EXTRACTED TEXT Start Marker

Daren Bakst:  Thank you, Jonathan. So there are, I think, like three criticisms that I keep reading about and hearing about regarding the ESA final rules, and I think you addressed a lot of these, but I want to just kind of go through each of them and see what you said. One of the first ones and the ones I see a lot is that there's these media reports that the rules are going to allow the government to take costs into consideration when listing species. And it's just everywhere. It doesn't seem accurate. What do you think about that myth?

 

Jonathan Wood:  Yeah, that's probably been the most widely reported myth about the new rules. The reality is that the Fish and Wildlife Service and the National Marine Fisheries Service can't take costs into account in making a listing decision, and there's no regulation they could ever issue to allow them to do so. Under the statue, you have to determine whether a species is endangered or threatened based on five factors, none of which entail costs. And the courts have long held that costs are not a relevant factor, that whether a species -- the threats facing a species are purely scientific. So the agency acknowledges in the rule it will not consider costs. It will continue to list species the same way it has in the past, but it will nonetheless report those costs in appropriate cases.

 

      As I said, that won't affect the listing decision. It's motivated partly by transparency and partly by public policy or political concern, the idea that if the public is better informed about economic impacts, it might affect support or possible reforms to the Endangered Species Act. I've heard a lot of environmental groups are concerned that this will basically tilt the scales against the Endangered Species Act by reporting exceedingly high numbers.

 

      I'm a little skeptical of that risk given that there are other provisions of the act that require cost-benefit analysis and routinely result in extremely high numbers. There was a fish on the west coast several years ago that had critical habitat designated for it that was expected to cost $600 million a year to protect, and that didn't undermine public support for the Endangered Species Act. In reality, the biggest effect of that change will be to better inform not only public but also policy folks who are interested in what kind of reforms might lower the cost of the Endangered Species Act and make it more effective.

EXTRACTED TEXT End Marker
ENTRIES SHOWN Start Marker

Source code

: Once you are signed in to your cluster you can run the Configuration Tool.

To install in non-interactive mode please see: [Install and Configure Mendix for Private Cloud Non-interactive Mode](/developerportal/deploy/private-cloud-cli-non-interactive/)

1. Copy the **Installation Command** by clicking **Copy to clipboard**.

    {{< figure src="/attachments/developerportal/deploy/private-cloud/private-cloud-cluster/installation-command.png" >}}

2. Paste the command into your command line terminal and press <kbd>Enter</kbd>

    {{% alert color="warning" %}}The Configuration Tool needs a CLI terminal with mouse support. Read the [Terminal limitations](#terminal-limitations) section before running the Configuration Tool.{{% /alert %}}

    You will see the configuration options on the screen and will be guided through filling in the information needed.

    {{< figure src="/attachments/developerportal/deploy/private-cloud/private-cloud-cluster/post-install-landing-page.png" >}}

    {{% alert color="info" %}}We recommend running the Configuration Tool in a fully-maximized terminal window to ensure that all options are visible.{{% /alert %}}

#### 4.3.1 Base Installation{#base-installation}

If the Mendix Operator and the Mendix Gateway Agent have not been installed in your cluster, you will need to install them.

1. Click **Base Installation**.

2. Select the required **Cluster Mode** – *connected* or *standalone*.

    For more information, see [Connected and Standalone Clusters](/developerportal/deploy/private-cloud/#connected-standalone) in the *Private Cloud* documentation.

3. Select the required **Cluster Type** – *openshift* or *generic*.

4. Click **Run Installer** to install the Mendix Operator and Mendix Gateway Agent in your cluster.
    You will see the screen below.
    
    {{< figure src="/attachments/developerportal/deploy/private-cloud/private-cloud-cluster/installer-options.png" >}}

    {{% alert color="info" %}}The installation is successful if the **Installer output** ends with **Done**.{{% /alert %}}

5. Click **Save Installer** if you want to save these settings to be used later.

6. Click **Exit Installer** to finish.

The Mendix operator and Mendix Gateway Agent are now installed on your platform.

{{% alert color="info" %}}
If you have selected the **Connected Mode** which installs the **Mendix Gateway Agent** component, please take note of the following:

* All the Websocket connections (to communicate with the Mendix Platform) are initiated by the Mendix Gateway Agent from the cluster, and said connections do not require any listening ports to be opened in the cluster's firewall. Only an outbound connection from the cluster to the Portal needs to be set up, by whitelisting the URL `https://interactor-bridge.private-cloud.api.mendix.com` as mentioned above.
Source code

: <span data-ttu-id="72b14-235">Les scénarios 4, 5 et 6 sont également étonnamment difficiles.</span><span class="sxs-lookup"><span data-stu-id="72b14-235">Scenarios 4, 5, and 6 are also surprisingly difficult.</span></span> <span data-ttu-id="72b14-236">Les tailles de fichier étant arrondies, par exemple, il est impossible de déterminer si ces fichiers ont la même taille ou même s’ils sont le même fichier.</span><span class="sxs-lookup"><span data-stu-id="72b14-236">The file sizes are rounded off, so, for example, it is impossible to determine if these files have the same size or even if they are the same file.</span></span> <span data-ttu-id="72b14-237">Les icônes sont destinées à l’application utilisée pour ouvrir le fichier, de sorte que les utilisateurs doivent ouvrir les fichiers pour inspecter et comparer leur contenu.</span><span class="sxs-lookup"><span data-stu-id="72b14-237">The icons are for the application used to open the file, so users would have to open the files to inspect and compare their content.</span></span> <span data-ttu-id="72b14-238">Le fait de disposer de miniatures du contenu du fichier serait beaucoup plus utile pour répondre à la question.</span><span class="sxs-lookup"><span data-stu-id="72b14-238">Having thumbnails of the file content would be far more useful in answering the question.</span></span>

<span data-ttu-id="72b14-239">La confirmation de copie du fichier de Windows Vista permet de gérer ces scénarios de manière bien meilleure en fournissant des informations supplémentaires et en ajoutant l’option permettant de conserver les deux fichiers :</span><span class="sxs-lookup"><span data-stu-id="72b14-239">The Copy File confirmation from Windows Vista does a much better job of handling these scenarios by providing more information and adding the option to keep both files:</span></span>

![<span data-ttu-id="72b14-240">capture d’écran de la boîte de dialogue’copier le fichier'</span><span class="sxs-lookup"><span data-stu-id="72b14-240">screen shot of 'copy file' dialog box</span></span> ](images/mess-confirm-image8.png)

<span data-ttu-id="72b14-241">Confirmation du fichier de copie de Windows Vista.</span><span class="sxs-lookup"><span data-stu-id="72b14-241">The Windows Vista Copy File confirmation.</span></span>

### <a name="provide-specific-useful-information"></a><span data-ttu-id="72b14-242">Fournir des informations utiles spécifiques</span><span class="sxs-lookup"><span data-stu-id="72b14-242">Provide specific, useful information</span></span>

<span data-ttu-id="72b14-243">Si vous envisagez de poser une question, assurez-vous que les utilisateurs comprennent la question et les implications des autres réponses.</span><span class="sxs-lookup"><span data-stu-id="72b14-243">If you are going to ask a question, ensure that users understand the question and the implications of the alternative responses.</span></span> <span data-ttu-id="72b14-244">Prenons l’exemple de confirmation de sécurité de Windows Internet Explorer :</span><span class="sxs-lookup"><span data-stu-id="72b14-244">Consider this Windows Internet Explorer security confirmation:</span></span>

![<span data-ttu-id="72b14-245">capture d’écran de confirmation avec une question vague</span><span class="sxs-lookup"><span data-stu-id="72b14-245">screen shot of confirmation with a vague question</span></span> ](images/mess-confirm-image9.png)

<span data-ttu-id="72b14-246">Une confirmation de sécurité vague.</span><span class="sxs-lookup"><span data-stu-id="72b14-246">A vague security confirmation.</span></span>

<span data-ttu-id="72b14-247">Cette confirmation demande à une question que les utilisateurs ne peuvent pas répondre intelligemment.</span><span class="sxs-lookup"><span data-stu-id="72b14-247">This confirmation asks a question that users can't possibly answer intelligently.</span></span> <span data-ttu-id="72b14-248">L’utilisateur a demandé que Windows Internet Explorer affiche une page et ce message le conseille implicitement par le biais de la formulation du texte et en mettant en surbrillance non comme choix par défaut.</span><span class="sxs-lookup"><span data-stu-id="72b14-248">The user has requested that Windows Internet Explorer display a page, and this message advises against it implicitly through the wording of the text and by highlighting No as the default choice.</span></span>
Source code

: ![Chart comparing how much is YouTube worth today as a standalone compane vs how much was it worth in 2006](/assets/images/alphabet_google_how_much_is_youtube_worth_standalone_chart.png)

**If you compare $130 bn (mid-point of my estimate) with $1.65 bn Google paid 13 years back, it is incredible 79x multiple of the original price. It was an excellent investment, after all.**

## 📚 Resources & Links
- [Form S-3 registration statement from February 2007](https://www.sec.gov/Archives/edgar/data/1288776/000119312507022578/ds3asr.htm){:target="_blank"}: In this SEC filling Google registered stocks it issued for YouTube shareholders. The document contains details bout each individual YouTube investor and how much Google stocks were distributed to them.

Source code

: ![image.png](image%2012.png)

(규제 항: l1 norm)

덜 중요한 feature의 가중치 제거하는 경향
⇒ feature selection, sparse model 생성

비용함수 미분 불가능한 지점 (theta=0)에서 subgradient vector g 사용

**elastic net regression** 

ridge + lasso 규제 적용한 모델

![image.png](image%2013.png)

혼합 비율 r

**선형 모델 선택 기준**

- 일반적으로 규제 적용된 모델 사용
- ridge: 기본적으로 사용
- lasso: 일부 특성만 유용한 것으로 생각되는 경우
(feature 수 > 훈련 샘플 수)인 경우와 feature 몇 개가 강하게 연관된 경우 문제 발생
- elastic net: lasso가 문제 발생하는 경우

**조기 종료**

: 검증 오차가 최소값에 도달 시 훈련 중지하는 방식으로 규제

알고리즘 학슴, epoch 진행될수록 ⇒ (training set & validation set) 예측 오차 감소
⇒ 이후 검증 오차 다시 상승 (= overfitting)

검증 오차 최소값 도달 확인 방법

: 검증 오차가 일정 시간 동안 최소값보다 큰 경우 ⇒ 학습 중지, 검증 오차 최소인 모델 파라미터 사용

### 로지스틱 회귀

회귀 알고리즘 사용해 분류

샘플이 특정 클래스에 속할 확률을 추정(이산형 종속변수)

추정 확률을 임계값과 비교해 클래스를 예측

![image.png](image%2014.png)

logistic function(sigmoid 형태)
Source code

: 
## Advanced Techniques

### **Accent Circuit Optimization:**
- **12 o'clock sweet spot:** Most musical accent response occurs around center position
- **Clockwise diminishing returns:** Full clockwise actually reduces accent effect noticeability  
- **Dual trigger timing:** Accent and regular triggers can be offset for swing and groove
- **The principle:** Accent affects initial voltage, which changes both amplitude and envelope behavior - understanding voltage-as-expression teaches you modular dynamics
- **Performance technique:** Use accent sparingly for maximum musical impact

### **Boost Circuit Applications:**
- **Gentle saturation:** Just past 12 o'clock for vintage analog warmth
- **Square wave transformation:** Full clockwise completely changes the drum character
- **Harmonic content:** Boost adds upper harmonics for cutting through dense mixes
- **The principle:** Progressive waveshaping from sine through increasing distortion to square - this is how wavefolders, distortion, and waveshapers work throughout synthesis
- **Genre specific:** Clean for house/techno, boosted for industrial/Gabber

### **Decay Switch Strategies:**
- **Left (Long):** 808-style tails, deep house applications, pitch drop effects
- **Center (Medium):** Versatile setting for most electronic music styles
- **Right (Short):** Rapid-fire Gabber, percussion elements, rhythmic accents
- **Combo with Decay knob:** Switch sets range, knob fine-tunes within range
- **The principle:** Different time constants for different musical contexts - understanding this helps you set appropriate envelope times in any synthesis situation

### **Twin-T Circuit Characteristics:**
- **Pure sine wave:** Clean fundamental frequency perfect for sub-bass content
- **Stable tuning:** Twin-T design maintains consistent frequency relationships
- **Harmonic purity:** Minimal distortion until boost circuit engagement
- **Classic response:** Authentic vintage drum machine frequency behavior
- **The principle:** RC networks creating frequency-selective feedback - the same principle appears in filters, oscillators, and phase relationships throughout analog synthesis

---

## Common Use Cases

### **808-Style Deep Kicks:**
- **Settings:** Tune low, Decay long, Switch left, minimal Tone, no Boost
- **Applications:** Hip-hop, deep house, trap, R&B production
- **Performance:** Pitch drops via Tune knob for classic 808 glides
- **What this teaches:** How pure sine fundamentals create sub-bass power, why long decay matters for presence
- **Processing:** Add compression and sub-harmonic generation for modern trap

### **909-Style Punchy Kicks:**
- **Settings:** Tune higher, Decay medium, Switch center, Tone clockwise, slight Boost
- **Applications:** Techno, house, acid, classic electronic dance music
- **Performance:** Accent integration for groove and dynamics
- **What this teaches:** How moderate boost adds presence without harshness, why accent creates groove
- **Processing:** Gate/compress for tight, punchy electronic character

ENTRIES SHOWN End Marker

*TASK A:* According to the Endangered Species Act discussion, how much was protecting the critical habitat of the fish on the west coast expected to cost?
*TASK B:* In the Endangered Species Act discussion, rewrite the passage starting at "Jonathan Wood:  Yeah, that's" and ending at "in appropriate cases.", substituting "five criteria" for "five factors".
*TASK C:* Decide whether each statement agrees with the Endangered Species Act discussion, answering yes or no and quoting the words that settle it: (i) The agency states in the rule that it will consider costs when listing species. (ii) The fish whose critical habitat was expected to cost a large sum was on the west coast. (iii) Environmental groups are said to welcome the reporting of costs.

*TASK OUTPUT A:* $600 million a year.

*TASK OUTPUT B:*
Jonathan Wood:  Yeah, that's probably been the most widely reported myth about the new rules. The reality is that the Fish and Wildlife Service and the National Marine Fisheries Service can't take costs into account in making a listing decision, and there's no regulation they could ever issue to allow them to do so. Under the statue, you have to determine whether a species is endangered or threatened based on five criteria, none of which entail costs. And the courts have long held that costs are not a relevant factor, that whether a species -- the threats facing a species are purely scientific. So the agency acknowledges in the rule it will not consider costs. It will continue to list species the same way it has in the past, but it will nonetheless report those costs in appropriate cases.

*TASK OUTPUT C:*
(i) No: "So the agency acknowledges in the rule it will not consider costs."
(ii) Yes: "There was a fish on the west coast several years ago that had critical habitat designated for it"
(iii) No: "I've heard a lot of environmental groups are concerned that this will basically tilt the scales against the Endangered Species Act"